In the unclearly regulated world of the internet, it is not only ads and popups that can lead to involuntary exposure of kids to malicious, unsafe, or inappropriate content. You can ensure that the child in your care is kept safe from such threats by using content blockers: expansions designed to filter out specific types of websites and platforms. However it is worth noting that this measure comes with the tradeoff of potentially “overblocking” innocent content that has been mistakenly or unnecessarily flagged as inappropriate.
More privacy best-practices measures that are also still relevant
While it is of great importance that we use programs, apps, and extensions designed to ensure the highest possible protection of our devices, we must not underestimate the power of teaching privacy and online-safety best practices either. Those practices seem traditional, as they have been around since the dawn of the digital age, but are still valid to raise awareness regarding issues that can (not yet) be solved technologically. These include, for example:
- Advising the child to utilize a username that does not contain personal information (such as real name or birth year) to hinder attempts of identity theft. Alternatively, using “throwaway” email addresses is also an option.
- Teaching them to cover or unplug their webcams when they are not in use
- Show them how to keep their digital profiles limited for viewing and messaging to decrease phishing attempts
- Tell them to share only minimal information online and never to share their phone number or address with anyone that does not have a valid reason to obtain this information.
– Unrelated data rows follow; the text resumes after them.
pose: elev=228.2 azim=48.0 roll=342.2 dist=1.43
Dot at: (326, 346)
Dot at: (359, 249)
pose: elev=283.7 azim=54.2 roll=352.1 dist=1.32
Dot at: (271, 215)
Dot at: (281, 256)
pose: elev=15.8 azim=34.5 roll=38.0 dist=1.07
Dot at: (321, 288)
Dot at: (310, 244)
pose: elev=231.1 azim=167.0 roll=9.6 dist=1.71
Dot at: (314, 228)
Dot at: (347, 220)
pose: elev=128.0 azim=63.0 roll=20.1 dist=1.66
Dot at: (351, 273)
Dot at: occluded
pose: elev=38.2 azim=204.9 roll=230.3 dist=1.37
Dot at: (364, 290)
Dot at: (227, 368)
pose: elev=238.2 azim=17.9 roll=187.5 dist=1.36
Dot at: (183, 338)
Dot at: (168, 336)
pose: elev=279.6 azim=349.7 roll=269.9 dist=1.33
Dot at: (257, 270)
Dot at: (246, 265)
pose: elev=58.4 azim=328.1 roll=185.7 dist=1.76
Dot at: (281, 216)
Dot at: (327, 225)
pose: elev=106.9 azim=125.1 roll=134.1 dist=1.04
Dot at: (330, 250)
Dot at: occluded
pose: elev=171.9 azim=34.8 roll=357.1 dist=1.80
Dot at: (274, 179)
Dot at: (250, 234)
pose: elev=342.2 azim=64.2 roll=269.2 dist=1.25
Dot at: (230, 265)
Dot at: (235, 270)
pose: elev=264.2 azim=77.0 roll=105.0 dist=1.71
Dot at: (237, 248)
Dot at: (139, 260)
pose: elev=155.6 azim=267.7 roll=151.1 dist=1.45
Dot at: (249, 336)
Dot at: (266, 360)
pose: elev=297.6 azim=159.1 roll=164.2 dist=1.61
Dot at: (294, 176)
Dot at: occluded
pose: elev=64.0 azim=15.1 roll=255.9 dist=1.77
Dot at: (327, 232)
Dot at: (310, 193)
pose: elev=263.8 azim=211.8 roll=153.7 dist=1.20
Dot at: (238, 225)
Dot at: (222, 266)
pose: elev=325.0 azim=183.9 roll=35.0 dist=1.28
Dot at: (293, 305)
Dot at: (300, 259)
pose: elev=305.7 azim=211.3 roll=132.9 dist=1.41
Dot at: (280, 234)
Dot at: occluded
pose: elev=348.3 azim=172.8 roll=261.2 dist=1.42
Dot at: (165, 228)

- Explain to your children the value of using different passwords (if required) for each account to reduce the impact, if a certain account was breached.
Knowledge is power
While it is essential that we, as “wise” and responsible adults, do our best to keep the children safe, admittedly, we do not possess the superpower of having our eyes everywhere: Therefore, it is equally important to show the youngsters how they can look out for themselves and use the internet safely without supervision. The first step in achieving this goal is to talk to kids honestly about the risks that the possession of an online presence can contain - of course, using age-appropriate language. The intention behind this conversation is, therefore, not to scare them but instead, to teach them that they have the power to protect themselves by knowing how to recognize suspicious situations. With this skill acquired, children can continue enjoying their favorite online activities and exploring their independence while simultaneously keeping the learned safety measures in the back of their minds.